*Task instructions*.
1) Reproduce, word for word, the passage of the road safety article about the firefighter's views that begins with the words containing "The 20-year Country" and ends with "well as firefighting.".
2) According to the road safety article, which kinds of training does the Apollo Bay CFA brigade have? List each one.
3) Write the next part of the road safety article about the Country Fire Authority veteran, picking up after its final sentence.

### Source extract

The 20-year Country Fire Authority veteran regularly attends car crashes and says seeing accidents affects the way he drives.
“For sure, it does make you think when you see things done on the road, you think of what could have been,” Mr Coleman said.
“You see it constantly as well; I think sometimes it’s sheer luck that we don’t have a lot more,” he said.
“When you see these accidents, you realise it doesn’t have to be a very big obstacle to do some really serious damage.”
The Apollo Bay CFA brigade has training in road and rope rescue as well as firefighting.
Mr Coleman said his message for young drivers was “think about your actions”.
“When you are young you think you are pretty bullet proof,” he said.
“The peer pressure is a big thing with young drivers, just be strong enough to not be influenced by what other people are doing.”

######
### Available data

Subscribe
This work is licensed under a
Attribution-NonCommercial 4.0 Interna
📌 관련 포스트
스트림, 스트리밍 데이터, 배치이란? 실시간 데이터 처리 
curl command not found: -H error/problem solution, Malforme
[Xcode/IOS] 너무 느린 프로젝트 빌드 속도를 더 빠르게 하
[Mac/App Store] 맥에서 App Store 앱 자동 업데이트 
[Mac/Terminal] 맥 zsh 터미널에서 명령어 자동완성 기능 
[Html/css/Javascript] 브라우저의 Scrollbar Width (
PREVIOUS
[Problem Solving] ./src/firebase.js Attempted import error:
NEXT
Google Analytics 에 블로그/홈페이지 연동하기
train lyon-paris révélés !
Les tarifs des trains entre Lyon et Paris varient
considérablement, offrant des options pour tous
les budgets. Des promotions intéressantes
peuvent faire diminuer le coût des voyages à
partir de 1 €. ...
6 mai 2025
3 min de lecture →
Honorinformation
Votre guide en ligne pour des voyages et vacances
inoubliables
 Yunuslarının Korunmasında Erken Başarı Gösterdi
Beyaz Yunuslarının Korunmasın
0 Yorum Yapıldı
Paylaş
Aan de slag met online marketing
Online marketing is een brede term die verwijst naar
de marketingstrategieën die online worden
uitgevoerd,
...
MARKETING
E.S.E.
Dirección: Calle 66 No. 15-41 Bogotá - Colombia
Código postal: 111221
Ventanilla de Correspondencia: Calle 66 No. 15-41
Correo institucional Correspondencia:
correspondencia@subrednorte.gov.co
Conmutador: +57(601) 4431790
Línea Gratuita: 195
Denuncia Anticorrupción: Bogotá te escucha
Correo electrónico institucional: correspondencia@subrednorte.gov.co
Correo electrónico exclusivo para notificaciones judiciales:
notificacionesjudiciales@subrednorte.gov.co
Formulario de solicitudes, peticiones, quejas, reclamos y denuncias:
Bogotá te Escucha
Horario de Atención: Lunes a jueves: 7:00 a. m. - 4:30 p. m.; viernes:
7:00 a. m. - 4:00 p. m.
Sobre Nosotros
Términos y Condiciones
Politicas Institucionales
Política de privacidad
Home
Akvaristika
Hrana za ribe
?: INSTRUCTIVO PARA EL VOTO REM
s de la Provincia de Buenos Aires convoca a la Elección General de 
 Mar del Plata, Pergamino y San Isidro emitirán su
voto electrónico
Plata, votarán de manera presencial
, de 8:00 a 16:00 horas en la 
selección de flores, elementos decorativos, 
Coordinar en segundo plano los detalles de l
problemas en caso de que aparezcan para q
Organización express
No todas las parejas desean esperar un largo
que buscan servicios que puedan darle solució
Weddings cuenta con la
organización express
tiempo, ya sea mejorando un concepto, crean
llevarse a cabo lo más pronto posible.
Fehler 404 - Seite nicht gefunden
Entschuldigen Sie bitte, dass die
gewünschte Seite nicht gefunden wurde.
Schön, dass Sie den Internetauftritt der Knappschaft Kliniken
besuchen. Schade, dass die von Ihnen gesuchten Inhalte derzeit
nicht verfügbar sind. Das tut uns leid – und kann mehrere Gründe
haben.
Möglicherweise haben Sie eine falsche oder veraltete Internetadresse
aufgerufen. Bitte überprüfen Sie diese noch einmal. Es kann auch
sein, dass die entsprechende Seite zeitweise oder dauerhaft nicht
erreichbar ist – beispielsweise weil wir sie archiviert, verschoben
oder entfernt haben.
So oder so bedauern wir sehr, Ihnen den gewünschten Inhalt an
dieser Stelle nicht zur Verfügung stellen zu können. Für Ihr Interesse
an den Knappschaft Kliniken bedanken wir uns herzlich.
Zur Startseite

######

*Answers to the exercises*.
1)
The 20-year Country Fire Authority veteran regularly attends car crashes and says seeing accidents affects the way he drives.
“For sure, it does make you think when you see things done on the road, you think of what could have been,” Mr Coleman said.
“You see it constantly as well; I think sometimes it’s sheer luck that we don’t have a lot more,” he said.
“When you see these accidents, you realise it doesn’t have to be a very big obstacle to do some really serious damage.”
The Apollo Bay CFA brigade has training in road and rope rescue as well as firefighting.

2)
- Road rescue
- Rope rescue
- Firefighting

3)
Mr Coleman said the brigade had helped at “pretty bad” accidents.
“We have a debriefing after and assistance is offered if needed,” he said.
“We are virtually the only emergency service in Apollo Bay, we don’t have SES.”
The brigade’s territory includes part of the Great Ocean Road.
“We cover almost from three quarters of the way to Lorne right through to Lavers Hill for car accidents,” Mr Coleman said.
“And almost that area for fire as well,” he said.
“And we’ve only got 16 members; it’s a big commitment for everybody.”